Below is a listing. Gather each line of it that contains "your".
Data for analysis below:
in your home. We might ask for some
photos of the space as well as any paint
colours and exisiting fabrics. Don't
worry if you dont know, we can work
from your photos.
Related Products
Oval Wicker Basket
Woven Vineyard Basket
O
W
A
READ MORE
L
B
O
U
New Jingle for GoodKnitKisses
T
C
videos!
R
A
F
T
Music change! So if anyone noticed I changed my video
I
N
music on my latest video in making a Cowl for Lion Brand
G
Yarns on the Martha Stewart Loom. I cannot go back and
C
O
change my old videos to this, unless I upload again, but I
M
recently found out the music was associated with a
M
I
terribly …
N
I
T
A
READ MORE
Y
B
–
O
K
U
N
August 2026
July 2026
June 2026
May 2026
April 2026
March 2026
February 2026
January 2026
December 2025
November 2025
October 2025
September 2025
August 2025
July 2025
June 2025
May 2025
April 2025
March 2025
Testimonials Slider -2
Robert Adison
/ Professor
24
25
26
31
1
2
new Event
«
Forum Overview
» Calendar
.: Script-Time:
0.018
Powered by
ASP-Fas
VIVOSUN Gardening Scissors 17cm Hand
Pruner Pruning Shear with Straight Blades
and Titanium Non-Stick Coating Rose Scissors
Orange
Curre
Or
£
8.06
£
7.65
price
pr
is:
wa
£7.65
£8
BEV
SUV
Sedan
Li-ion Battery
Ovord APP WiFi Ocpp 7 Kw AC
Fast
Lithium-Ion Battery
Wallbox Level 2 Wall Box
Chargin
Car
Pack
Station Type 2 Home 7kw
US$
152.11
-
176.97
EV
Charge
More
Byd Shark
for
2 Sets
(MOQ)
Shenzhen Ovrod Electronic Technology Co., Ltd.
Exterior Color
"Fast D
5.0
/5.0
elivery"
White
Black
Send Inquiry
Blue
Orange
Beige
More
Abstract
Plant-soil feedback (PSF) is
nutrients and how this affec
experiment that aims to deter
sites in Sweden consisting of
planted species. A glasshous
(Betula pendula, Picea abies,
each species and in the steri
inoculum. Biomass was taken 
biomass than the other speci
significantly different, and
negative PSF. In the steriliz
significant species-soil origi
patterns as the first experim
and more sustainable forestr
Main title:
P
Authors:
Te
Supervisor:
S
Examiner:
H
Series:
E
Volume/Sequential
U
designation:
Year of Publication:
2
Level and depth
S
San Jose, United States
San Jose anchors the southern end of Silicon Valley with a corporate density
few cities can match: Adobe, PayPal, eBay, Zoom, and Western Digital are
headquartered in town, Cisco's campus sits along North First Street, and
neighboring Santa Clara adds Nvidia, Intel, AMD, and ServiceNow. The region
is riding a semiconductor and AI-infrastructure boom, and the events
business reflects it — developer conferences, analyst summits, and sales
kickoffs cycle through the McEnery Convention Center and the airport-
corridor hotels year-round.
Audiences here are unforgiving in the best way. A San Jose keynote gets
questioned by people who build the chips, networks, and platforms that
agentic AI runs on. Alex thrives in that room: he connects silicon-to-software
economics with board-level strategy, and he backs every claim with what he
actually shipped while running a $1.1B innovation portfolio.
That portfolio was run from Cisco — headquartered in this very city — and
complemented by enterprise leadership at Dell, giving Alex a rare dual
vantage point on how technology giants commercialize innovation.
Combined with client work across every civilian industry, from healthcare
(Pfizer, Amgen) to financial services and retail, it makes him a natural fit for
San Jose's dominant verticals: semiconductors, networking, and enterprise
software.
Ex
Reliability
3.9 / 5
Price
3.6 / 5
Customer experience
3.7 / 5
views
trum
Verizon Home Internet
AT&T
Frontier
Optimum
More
End of Data for analysis.
- _Exercise response_:
in your home. We might ask for some
from your photos.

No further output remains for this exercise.